# Aim
Copy the lines below, starting at the beginning of the rows and stopping after the line that contains "11 h 29 min". Leave the pictures out of your copy.

Rows from a data collection:
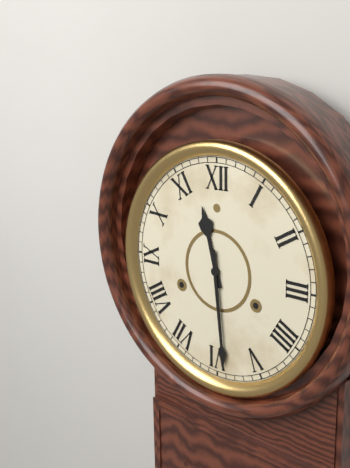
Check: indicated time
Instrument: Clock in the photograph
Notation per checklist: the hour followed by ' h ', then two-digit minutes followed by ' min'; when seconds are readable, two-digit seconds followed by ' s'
11 h 29 min
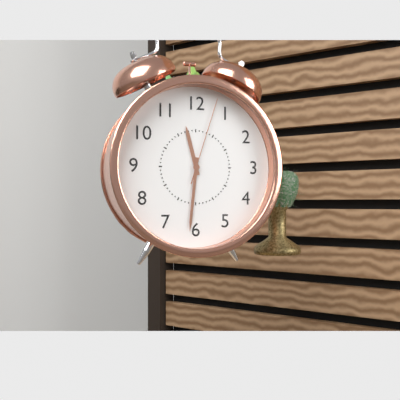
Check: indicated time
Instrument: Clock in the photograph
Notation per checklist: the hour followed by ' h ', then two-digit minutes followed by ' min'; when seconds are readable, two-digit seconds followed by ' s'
11 h 31 min 03 s
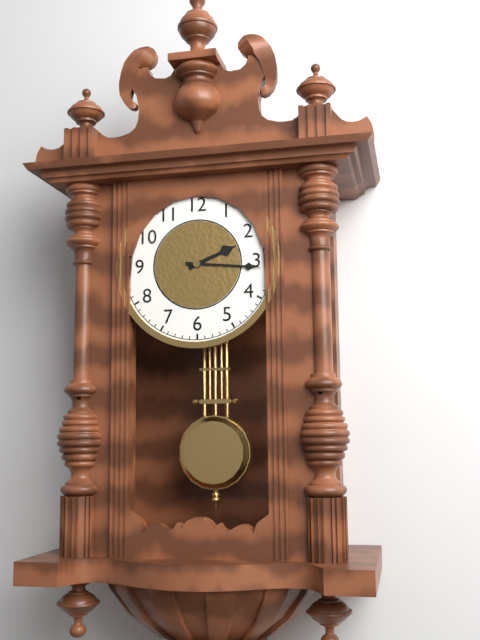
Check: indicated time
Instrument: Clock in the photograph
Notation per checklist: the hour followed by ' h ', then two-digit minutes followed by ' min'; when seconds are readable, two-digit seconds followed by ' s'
2 h 16 min
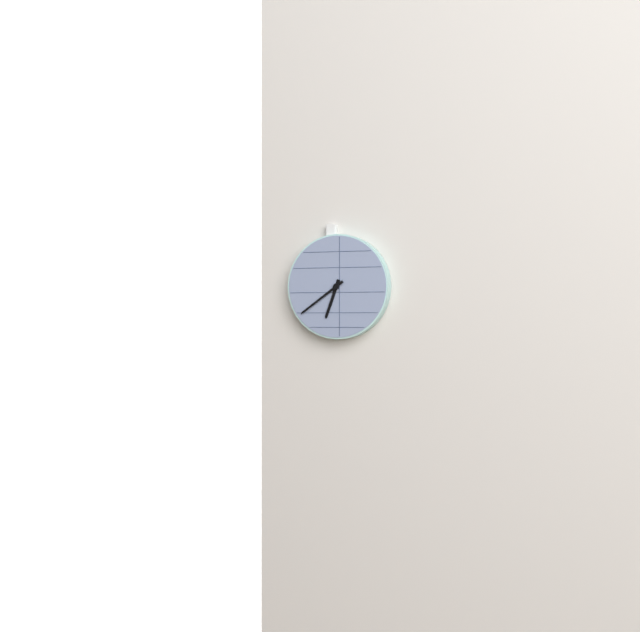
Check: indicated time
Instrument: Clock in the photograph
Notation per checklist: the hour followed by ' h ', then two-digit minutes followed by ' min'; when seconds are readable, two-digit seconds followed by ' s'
6 h 39 min
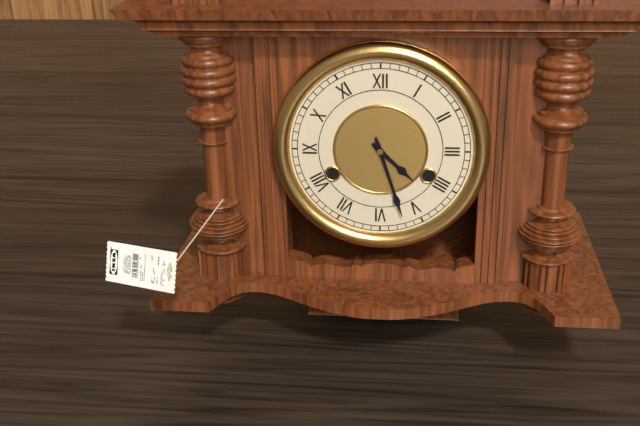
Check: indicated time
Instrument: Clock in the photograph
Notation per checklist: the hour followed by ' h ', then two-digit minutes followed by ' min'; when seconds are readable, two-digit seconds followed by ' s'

# Worked answer
Check: indicated time
Instrument: Clock in the photograph
Notation per checklist: the hour followed by ' h ', then two-digit minutes followed by ' min'; when seconds are readable, two-digit seconds followed by ' s'
11 h 29 min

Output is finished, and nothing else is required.